The game was known as ‘real tennis.’ The Queen’s father, Henry VIII, built a real tennis court at Hampton Court. The original burnt down but another one was built later. It is still there and one can visit the house and see the tennis court – if you become a member you can even play in it!
The game, popular among French aristocrats, spread around Europe. It had originated in mediaeval Italy where it was a leisure activity of monks. They played with wooden balls which they hit with their hands. The French used leather gloves at first, which they later attached to sticks, and there you had the first rackets.
Outdoor tennis came very slowly as the balls could be played only on a hard surface – lawns would be destroyed by the large, solid balls. It was only when rubber came into use that tennis was played on the lawn and the modern game was born. And so… Wimbledon!

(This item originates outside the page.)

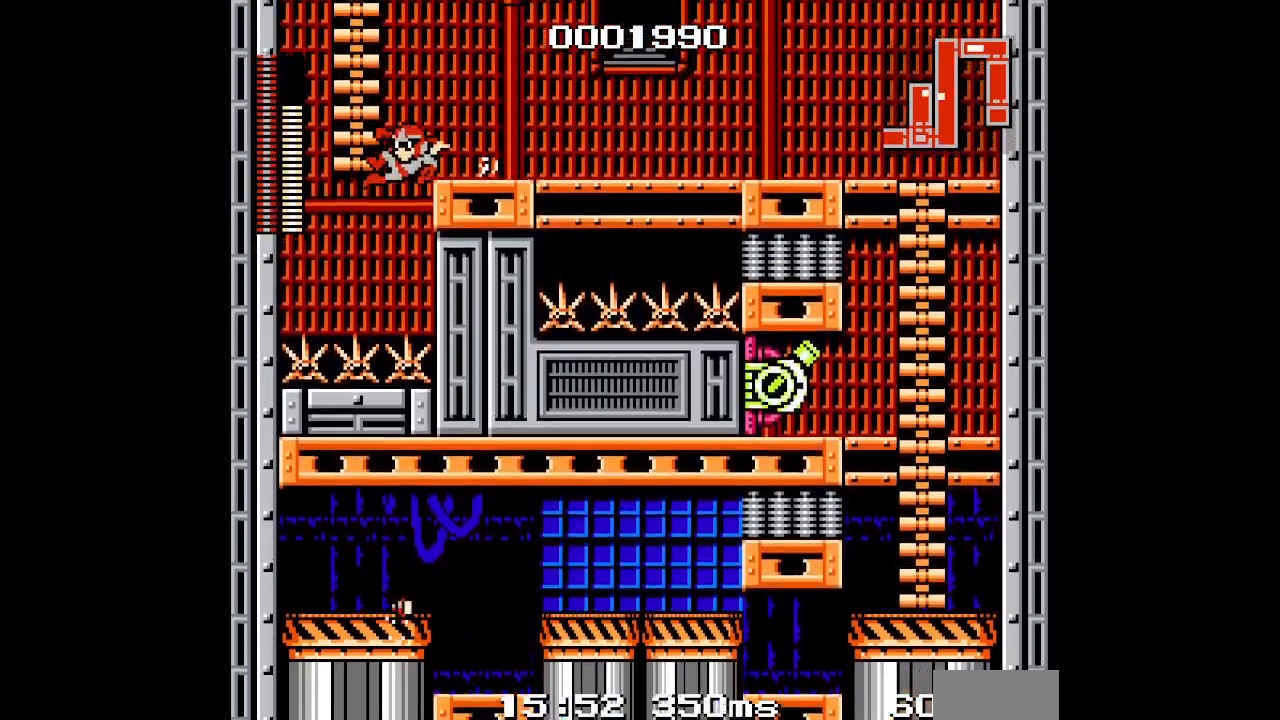
{"buttons": [], "events": [[417, "DPAD_LEFT", "up"]]}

Shakespeare has a great scene in Henry V (Act 1 scene 2) where tennis is the central metaphor (see our top 20 Shakespeare metaphors here). It’s perfect as a way of talking about something: in this case the relationship between two countries at war, with words like ‘balls,’ and ‘hit’ and ‘court.’ The French ambassador comes to Henry’s camp with a gift of tennis balls from the Dauphin. Henry interprets that as a threat and he issues his own threat.
‘We are glad the Dauphin is so pleasant with us;
His present and your pains we thank you for:
When we have match’d our rackets to these balls.

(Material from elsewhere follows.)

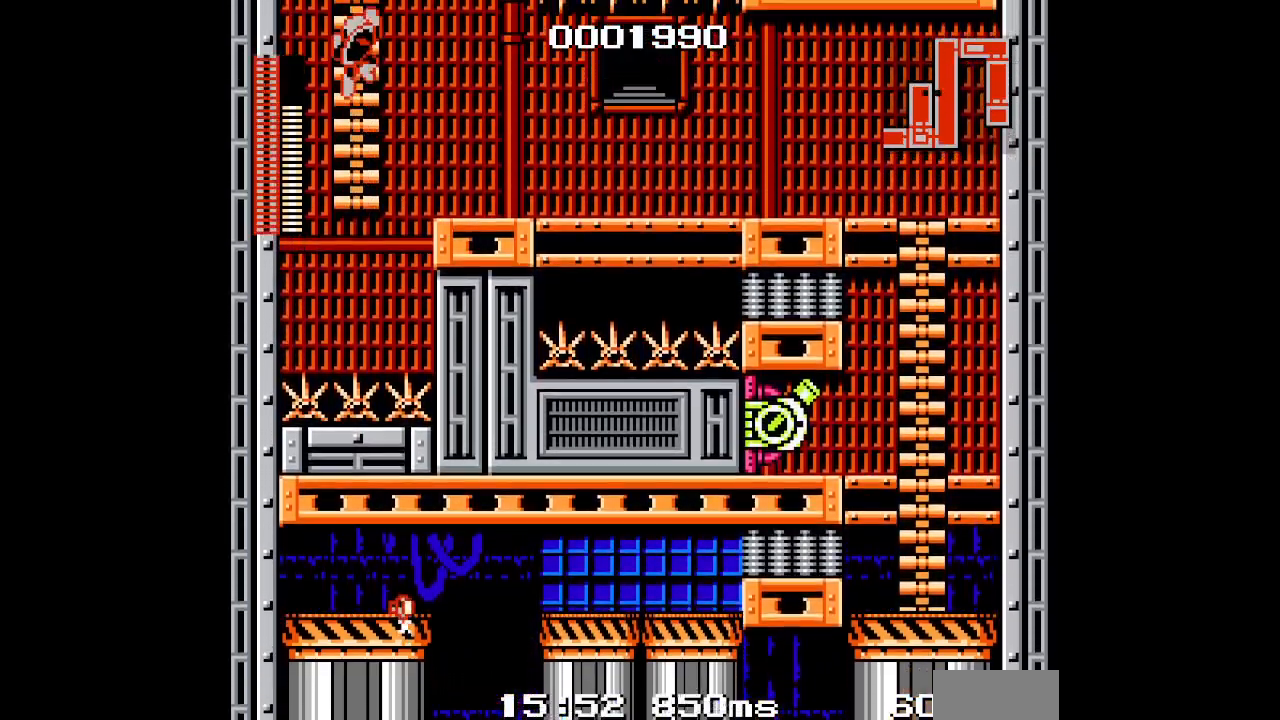
{"buttons": [], "events": []}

We will, in France, by God’s grace, play a set
Shall strike his father’s crown into the hazard.
Tell him, he hath made a match with such a wrangler
That all the courts of France will be disturb’d
With chases.’
It’s a beautiful piece of writing by any standard – one of Shakespeare’s finest passages. It also makes a good scene visually and can be amusing, with tennis balls rolling around the stage.

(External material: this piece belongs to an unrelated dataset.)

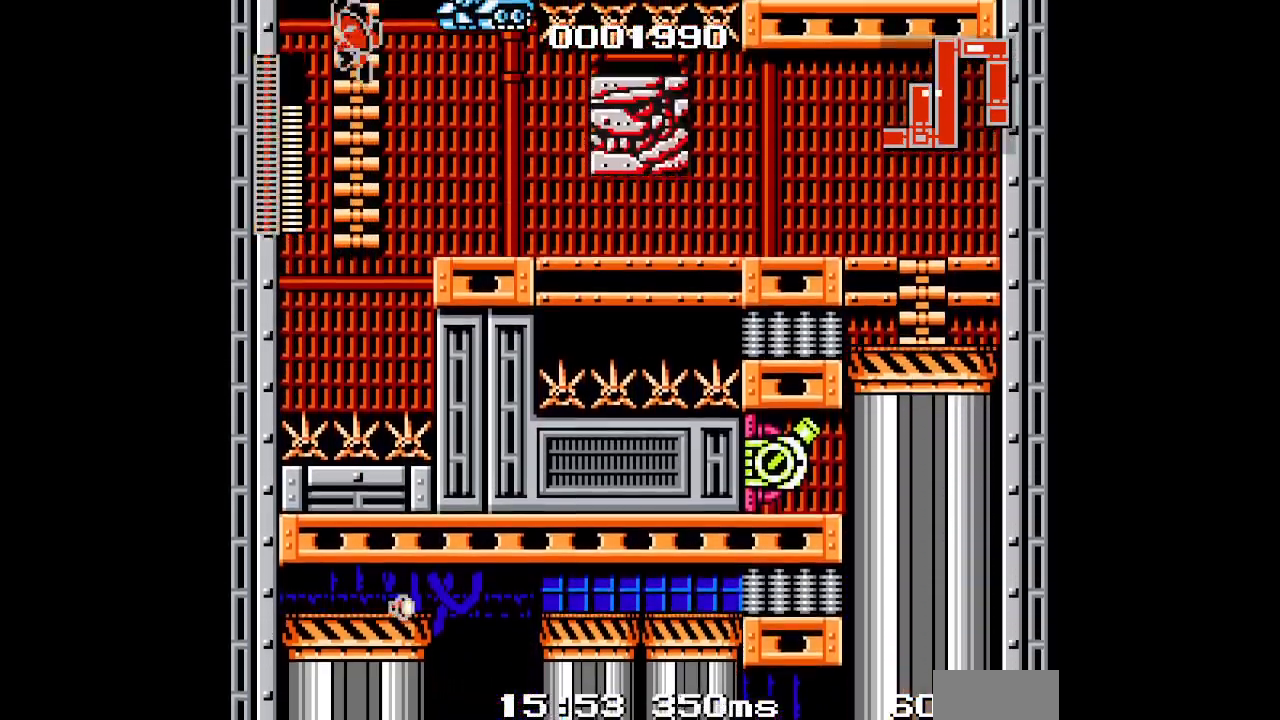
{"buttons": [], "events": []}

The term ‘rally’ in modern tennis, refers to the knocking of the ball between the players: it was ‘bandying’ in Elizabethan times. There’s a lovely line in King Lear where Goneril’s servant, Oswald is insolent to Lear. Lear says: ‘Do you bandy looks with me, you rascal?’ How perfect a description is that?
Tennis is referred to several times in Shakespeare’s plays. In Hamlet Polonius refers to ‘falling out at tennis.’
Yes, Shakespeare would find a day at Wimbledon very interesting. He would also no doubt enjoy the early summer weather, the beauty of the surroundings and the strawberries and cream.